WORK ITEM: Reproduce every line of text in the data below word for word, leaving out the pictures.

RECORD EXCERPTS:
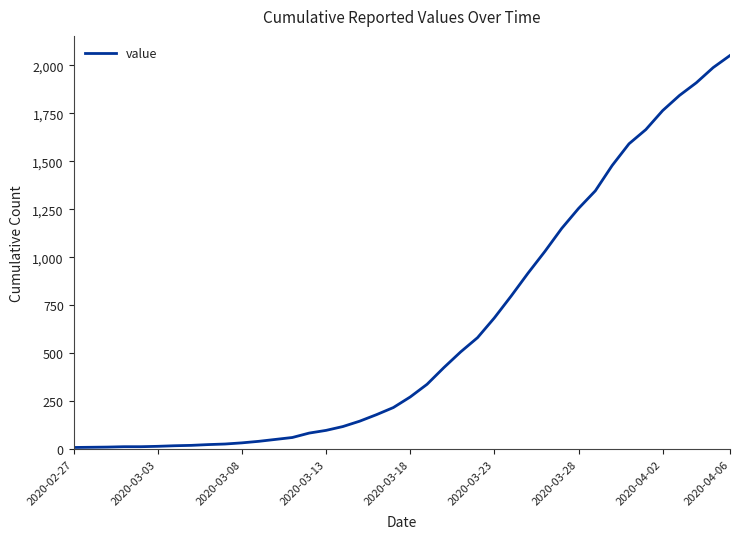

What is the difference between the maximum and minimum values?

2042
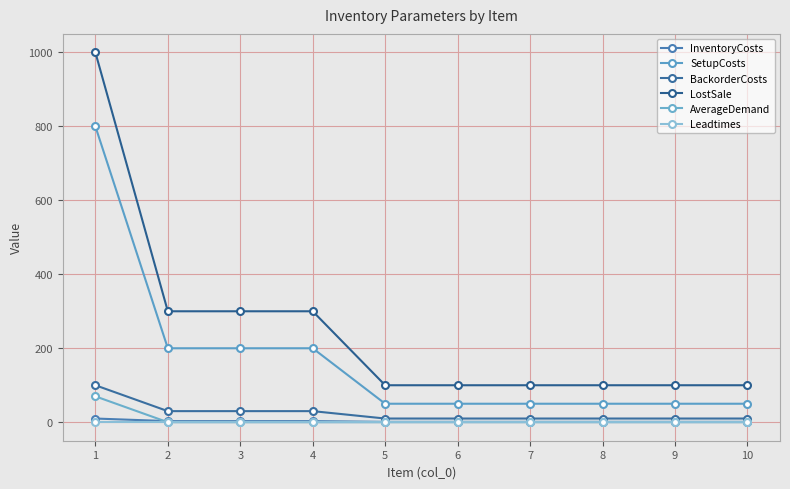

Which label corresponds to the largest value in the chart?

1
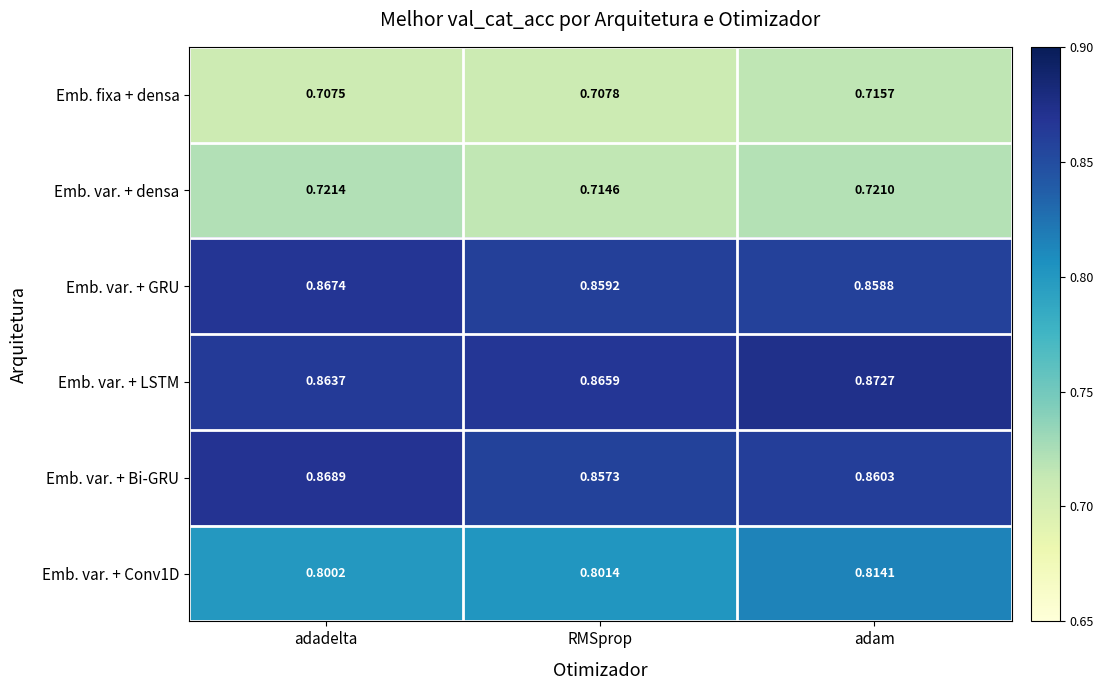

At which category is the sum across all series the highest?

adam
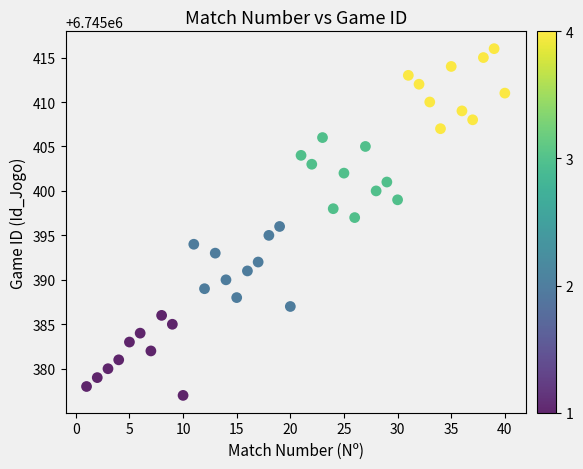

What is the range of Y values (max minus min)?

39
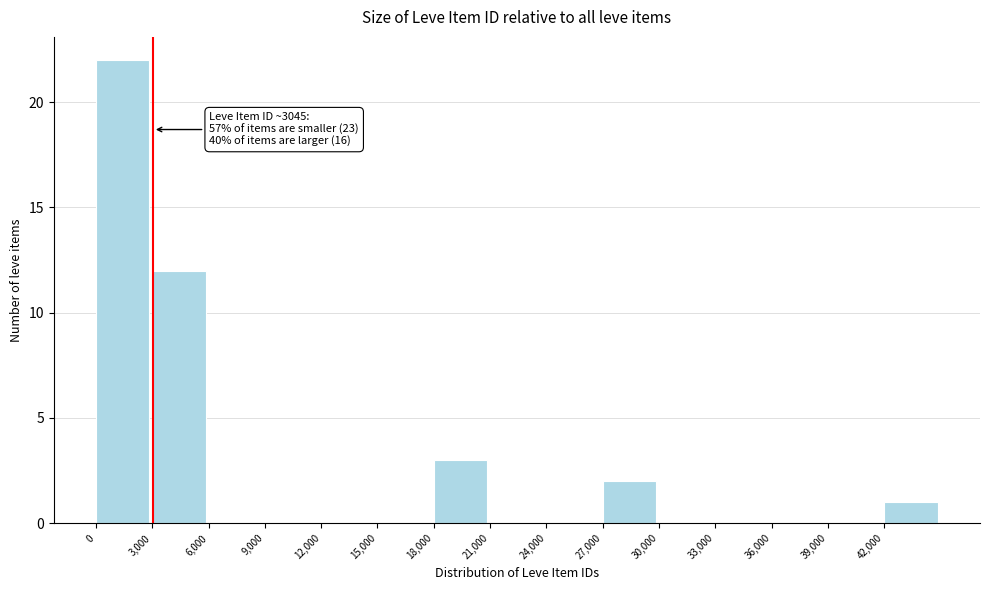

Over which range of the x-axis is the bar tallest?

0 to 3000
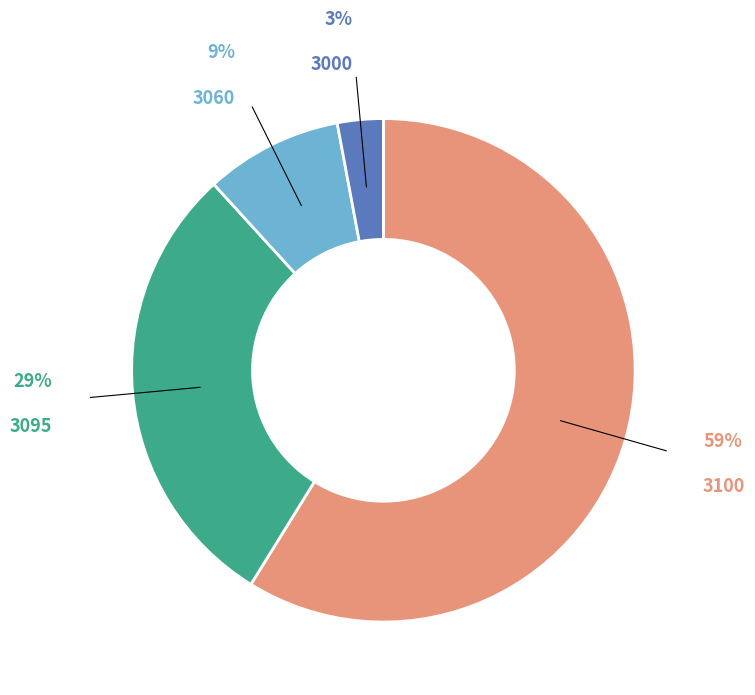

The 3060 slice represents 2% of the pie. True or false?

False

OUTPUT OF THE EXERCISE:
What is the difference between the maximum and minimum values?

2042

Which label corresponds to the largest value in the chart?

1

At which category is the sum across all series the highest?

adam

What is the range of Y values (max minus min)?

39

Over which range of the x-axis is the bar tallest?

0 to 3000

The 3060 slice represents 2% of the pie. True or false?

False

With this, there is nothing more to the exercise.